During the last election cycle, in 2016, McConnell drew the ire of Democrats by refusing to hold hearings for former President Barack Obama’s nominee, Merrick Garland.
Obama nominated Garland after the passing of Justice Antonin Scalia, who died in Feb. 2016. Hours later, McConnell put out a statement saying that Scalia’s spot should not be filled until after the election took place.
The Supreme Court had a 5-4 majority of Republican appointed justices; a 6-3 majority could have a dramatic impact on the shape of the law on business and social issues for a generation to come.
The nomination will not be solely up to McConnell. While Republicans hold a 53-seat majority in the Senate, several GOP senators have expressed opposition to filling a 2020 vacancy.
Trump’s first nominee, Justice Neil Gorsuch, easily gained enough GOP support. But Justice Brett Kavanaugh faced a tougher time, following sexual misconduct allegations which he denied.

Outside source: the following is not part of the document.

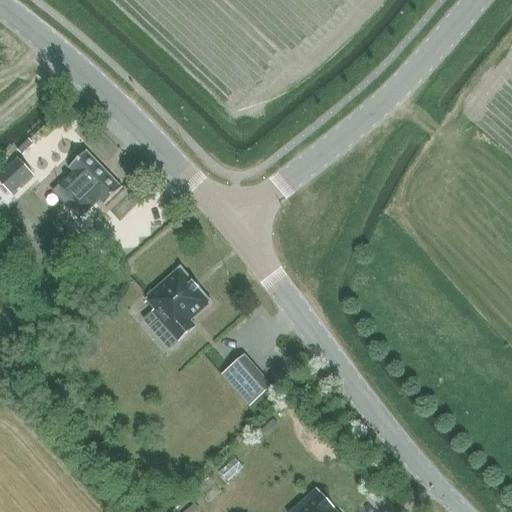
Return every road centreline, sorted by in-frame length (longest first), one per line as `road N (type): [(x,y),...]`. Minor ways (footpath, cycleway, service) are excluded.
road 1 (tertiary): [(464,511),(373,415),(233,228)]
road 2 (tertiary): [(233,228),(399,90),(476,0)]
road 3 (tertiary): [(233,228),(126,110),(0,6)]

One Republican senator who voted against Kavanaugh’s nomination, Sen. Lisa Murkowski of Alaska, has previously said that she opposed filling a hypothetical Ginsburg vacancy. Sen. Chuck Grassley, R-Iowa, who voted for both of Trump’s nominees, has also opposed a 2020 vote for the Supreme Court.
Other moderate GOP senators, including Sen. Mitt Romney of Utah and Susan Collins of Maine, also did not respond to a request for comment.
One element that could shape the debate is Ginsburg’s own reported dying wish that she not be replaced before Inauguration Day. According to NPR, in the days before she died, Ginsburg uttered a statement to her granddaughter, Clara Spera.
“My most fervent wish is that I will not be replaced until a new president is installed,” Ginsburg said.